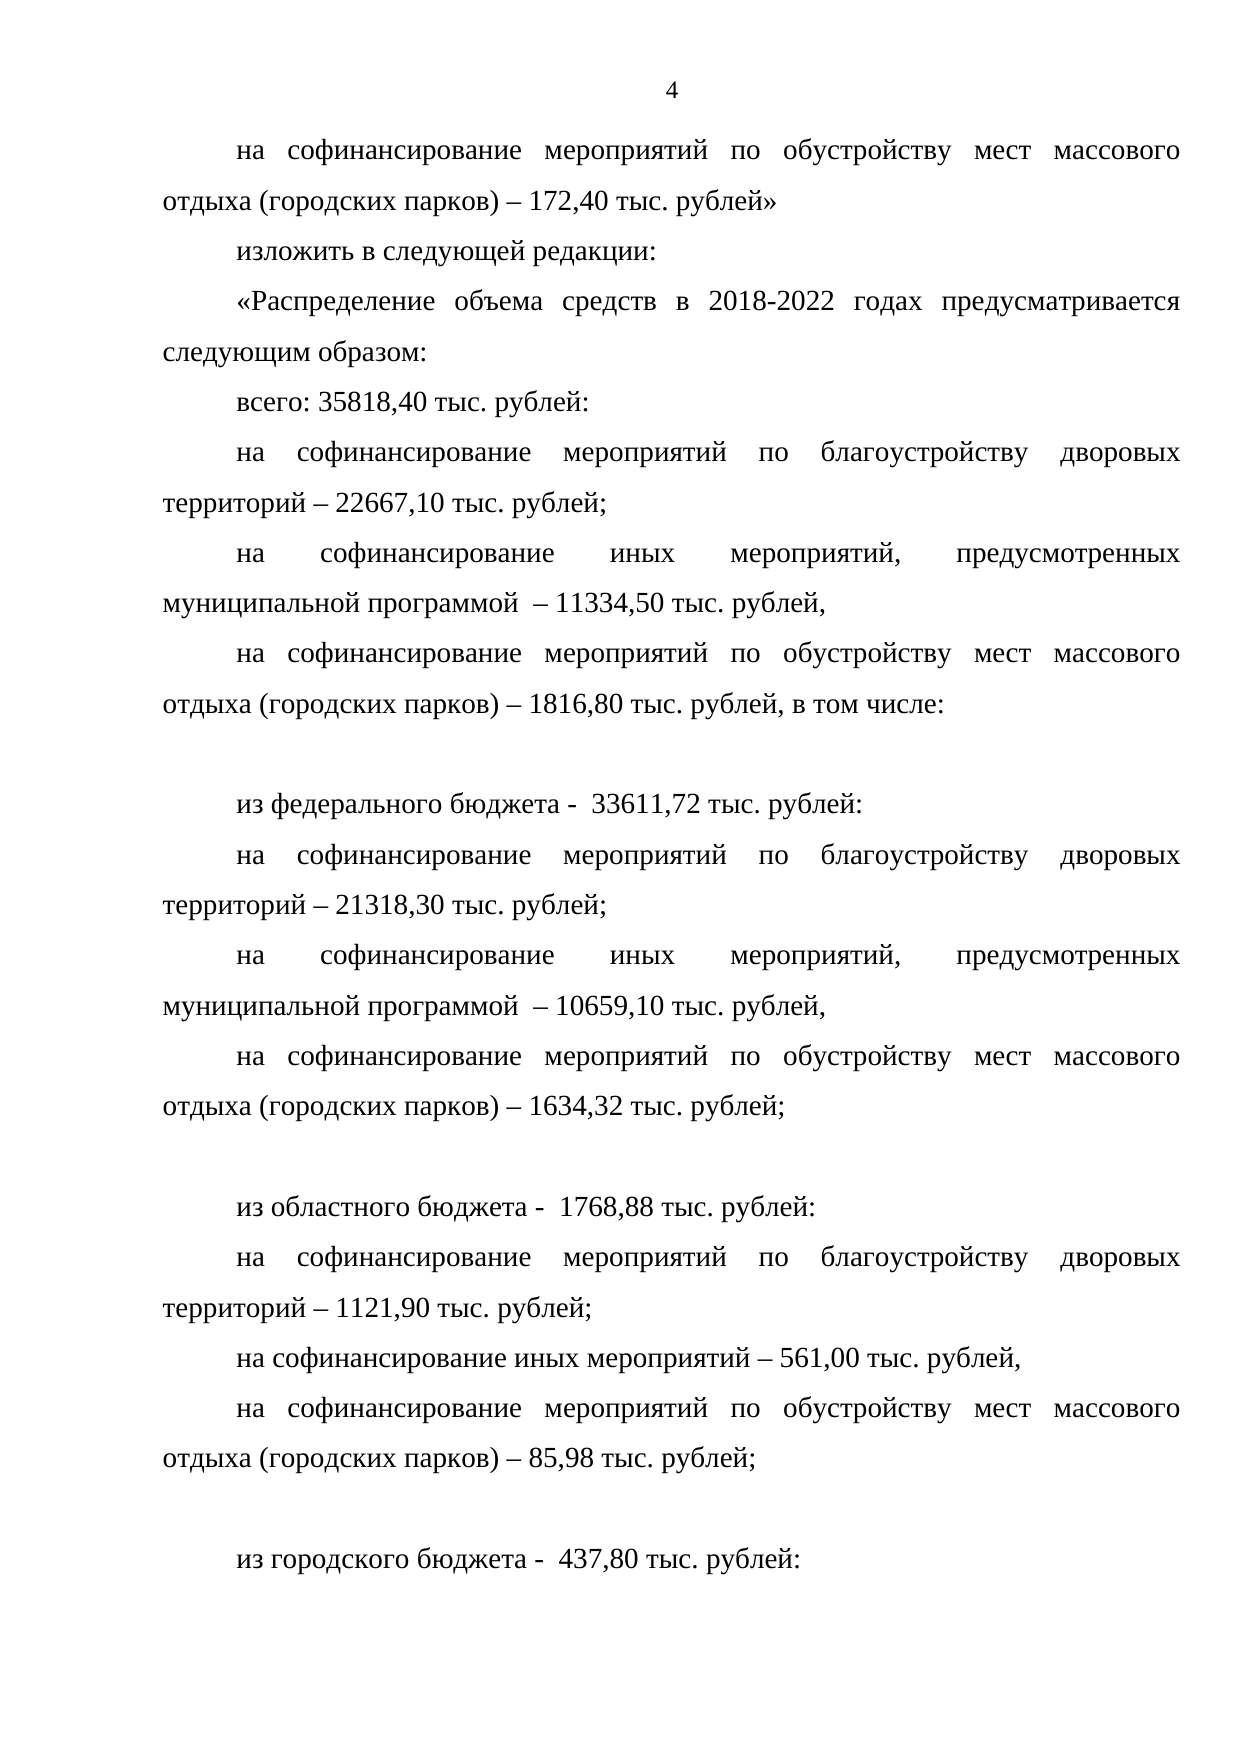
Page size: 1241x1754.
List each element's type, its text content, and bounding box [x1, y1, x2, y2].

text на софинансирование иных мероприятий – 561,00 тыс. рублей, [162, 1340, 1181, 1373]
text на софинансирование мероприятий по обустройству мест массового отдыха (городских парков) – 172,40 тыс. рублей» [162, 132, 1181, 216]
text на софинансирование мероприятий по обустройству мест массового отдыха (городских парков) – 85,98 тыс. рублей; [162, 1390, 1181, 1474]
text изложить в следующей редакции: [162, 233, 1181, 267]
text на софинансирование мероприятий по благоустройству дворовых территорий – 22667,10 тыс. рублей; [162, 434, 1181, 518]
text из городского бюджета - 437,80 тыс. рублей: [162, 1541, 1181, 1575]
text на софинансирование иных мероприятий, предусмотренных муниципальной программой – 11334,50 тыс. рублей, [162, 535, 1181, 619]
text из областного бюджета - 1768,88 тыс. рублей: [162, 1189, 1181, 1223]
text на софинансирование мероприятий по обустройству мест массового отдыха (городских парков) – 1634,32 тыс. рублей; [162, 1038, 1181, 1122]
text на софинансирование иных мероприятий, предусмотренных муниципальной программой – 10659,10 тыс. рублей, [162, 937, 1181, 1021]
text на софинансирование мероприятий по благоустройству дворовых территорий – 21318,30 тыс. рублей; [162, 837, 1181, 921]
text «Распределение объема средств в 2018-2022 годах предусматривается следующим образом: [162, 283, 1181, 367]
text на софинансирование мероприятий по благоустройству дворовых территорий – 1121,90 тыс. рублей; [162, 1239, 1181, 1323]
text всего: 35818,40 тыс. рублей: [162, 384, 1181, 418]
text из федерального бюджета - 33611,72 тыс. рублей: [162, 787, 1181, 820]
text на софинансирование мероприятий по обустройству мест массового отдыха (городских парков) – 1816,80 тыс. рублей, в том числе: [162, 636, 1181, 719]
────────────────
**Written task:** Give back the full listing above word for word, and let no picture through.

**Response to the task:**
Page size: 1241x1754.
List each element's type, its text content, and bounding box [x1, y1, x2, y2].

text на софинансирование иных мероприятий – 561,00 тыс. рублей, [162, 1340, 1181, 1373]
text на софинансирование мероприятий по обустройству мест массового отдыха (городских парков) – 172,40 тыс. рублей» [162, 132, 1181, 216]
text на софинансирование мероприятий по обустройству мест массового отдыха (городских парков) – 85,98 тыс. рублей; [162, 1390, 1181, 1474]
text изложить в следующей редакции: [162, 233, 1181, 267]
text на софинансирование мероприятий по благоустройству дворовых территорий – 22667,10 тыс. рублей; [162, 434, 1181, 518]
text из городского бюджета - 437,80 тыс. рублей: [162, 1541, 1181, 1575]
text на софинансирование иных мероприятий, предусмотренных муниципальной программой – 11334,50 тыс. рублей, [162, 535, 1181, 619]
text из областного бюджета - 1768,88 тыс. рублей: [162, 1189, 1181, 1223]
text на софинансирование мероприятий по обустройству мест массового отдыха (городских парков) – 1634,32 тыс. рублей; [162, 1038, 1181, 1122]
text на софинансирование иных мероприятий, предусмотренных муниципальной программой – 10659,10 тыс. рублей, [162, 937, 1181, 1021]
text на софинансирование мероприятий по благоустройству дворовых территорий – 21318,30 тыс. рублей; [162, 837, 1181, 921]
text «Распределение объема средств в 2018-2022 годах предусматривается следующим образом: [162, 283, 1181, 367]
text на софинансирование мероприятий по благоустройству дворовых территорий – 1121,90 тыс. рублей; [162, 1239, 1181, 1323]
text всего: 35818,40 тыс. рублей: [162, 384, 1181, 418]
text из федерального бюджета - 33611,72 тыс. рублей: [162, 787, 1181, 820]
text на софинансирование мероприятий по обустройству мест массового отдыха (городских парков) – 1816,80 тыс. рублей, в том числе: [162, 636, 1181, 719]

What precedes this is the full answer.